During those ten days in the hospital, I lost a lot of my spatial knowledge for the outdoor built environment. I didn’t even realize that I had a spatial knowledge at the time. But as humans, we mostly all develop an understanding of how to experience the outdoor built environment (which landscape architects play a huge role in creating and designing). We are taught to walk on paved and level surfaces if we want to go somewhere, go to the shade when we are hot, and use landmarks like large buildings to orient ourselves in the spaces we are in. This knowledge in turn creates a psychological relationship between humans and the outdoor built environment. Spaces that are poorly lit and don’t have visible paths can evoke feelings of anxiety and fear in people. Reversely, spaces with many natural features such as ponds and shade trees have certain sounds and smells that can evoke feelings of calmness and serenity in people. What I had lost in the hospital and not being outside for ten days was all of that sensory recognition and stimulus that we so often take for granted. Not hearing the leaves crunching underneath me, seeing the people walking around me going to class, and feeling the sun on my skin exacerbated my depression and anxiety.
So why am I saying all of this? (Or writing it, for that matter)
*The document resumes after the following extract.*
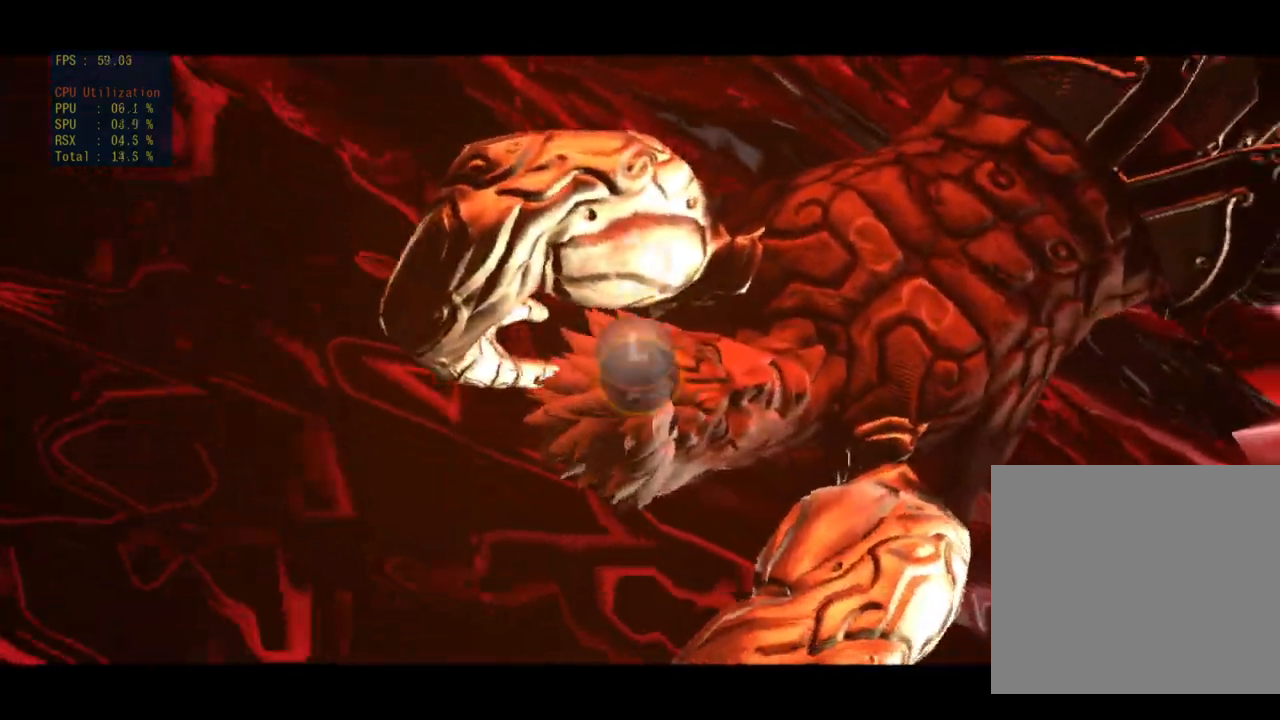
{"buttons": [], "left_stick": "center", "events": [[267, "left_stick", "right"], [367, "left_stick", "center"]]}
I have found that being resilient requires adjustments in many aspects of our lives that we might not have even thought about before, just one example being our spatial knowledge. I developed a much deeper appreciation for the outdoor built environment and now pay attention to how it affects me psychologically. For example, if I am super anxious for a big presentation or test and cannot focus on anything else, I will take an unfamiliar path to class or work. Traveling along a familiar route that I go on every day becomes so engraved in my brain that I don’t even think about the decisions I am making while turning and crossing streets, which leaves more capacity for my brain to focus on those anxiety-provoking thoughts. However, if I take an unfamiliar path, I have to be much more vigilant and thoughtful about what paths I am taking and what landmarks I am traveling in-between, which leaves less room for anxious thoughts. This one seemingly small aspect of life in comparison to all others may not be as important to some as it is important to people like me, however the same attitude and approach to it can be applied universally to all aspects of life.
We can all be more resilient through taking action and actively being aware of how certain aspects of life affect our mental health. Whether it be going to outdoor spaces that we feel calm and safe in to relieve anxious thoughts, surrounding ourselves with people who we know are going to support us unconditionally when we are having a bad day, or taking care of our bodies now so that we are healthy and have less issues in the future, we can actively make decisions every day that will impact our lives now and further down the road. We can take control of our lives and be more prepared to respond when life hits us with its hardest blows. When we break down, when we feel defeated, and when we fall is when we truly learn the most about ourselves and how to bounce back stronger than ever. Being proud of your darkest hours, your fears, even your days in the psych ward, can lead to resiliency, strength, and pure happiness.